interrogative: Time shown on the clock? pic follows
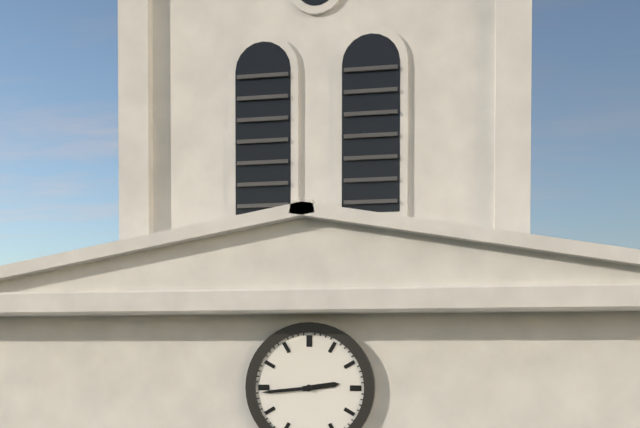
2:44
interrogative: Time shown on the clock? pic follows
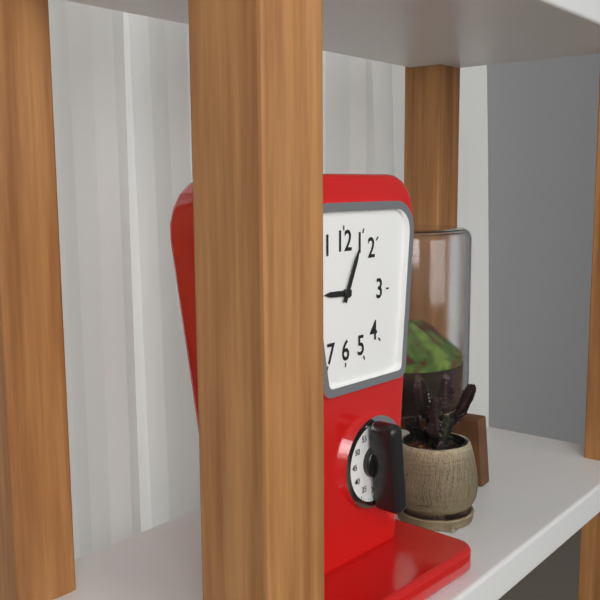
9:04
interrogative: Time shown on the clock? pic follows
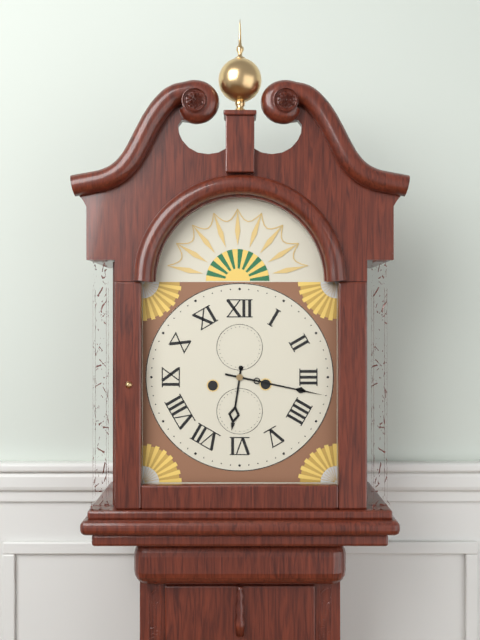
6:17
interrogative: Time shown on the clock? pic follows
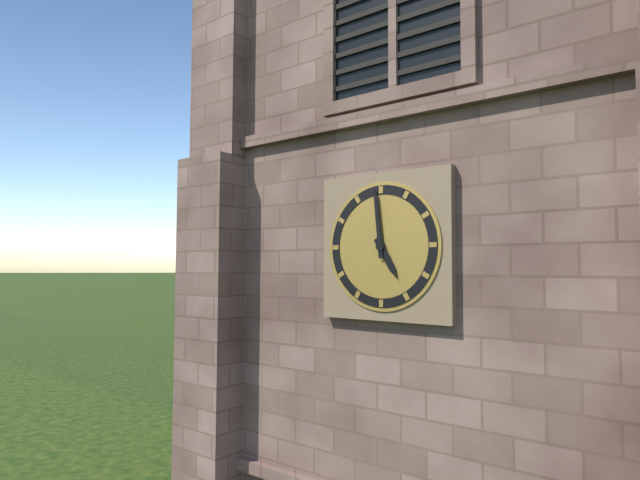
4:59
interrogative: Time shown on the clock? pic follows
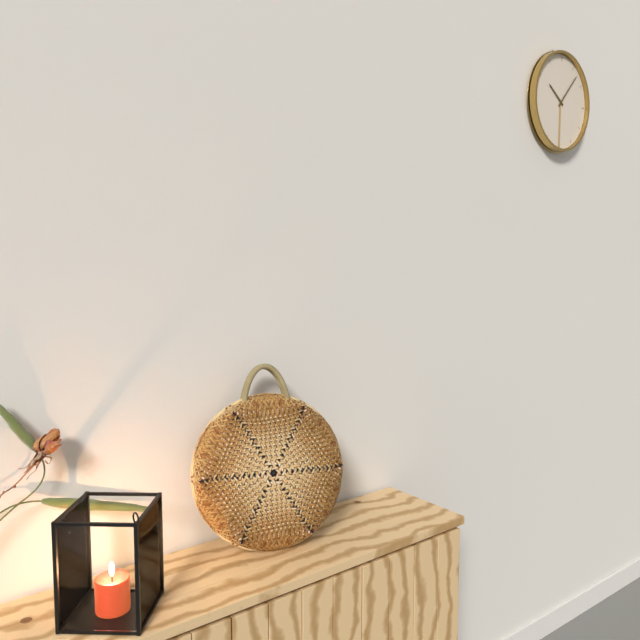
*-*-*
=== 练习任务 ===
把以上所有条目重写一遍，把其中的"clock"全部换成"watch"，其他内容一概不动，图片不要写进来。

=== 练习结果 ===
interrogative: Time shown on the watch? pic follows
2:44
interrogative: Time shown on the watch? pic follows
9:04
interrogative: Time shown on the watch? pic follows
6:17
interrogative: Time shown on the watch? pic follows
4:59
interrogative: Time shown on the watch? pic follows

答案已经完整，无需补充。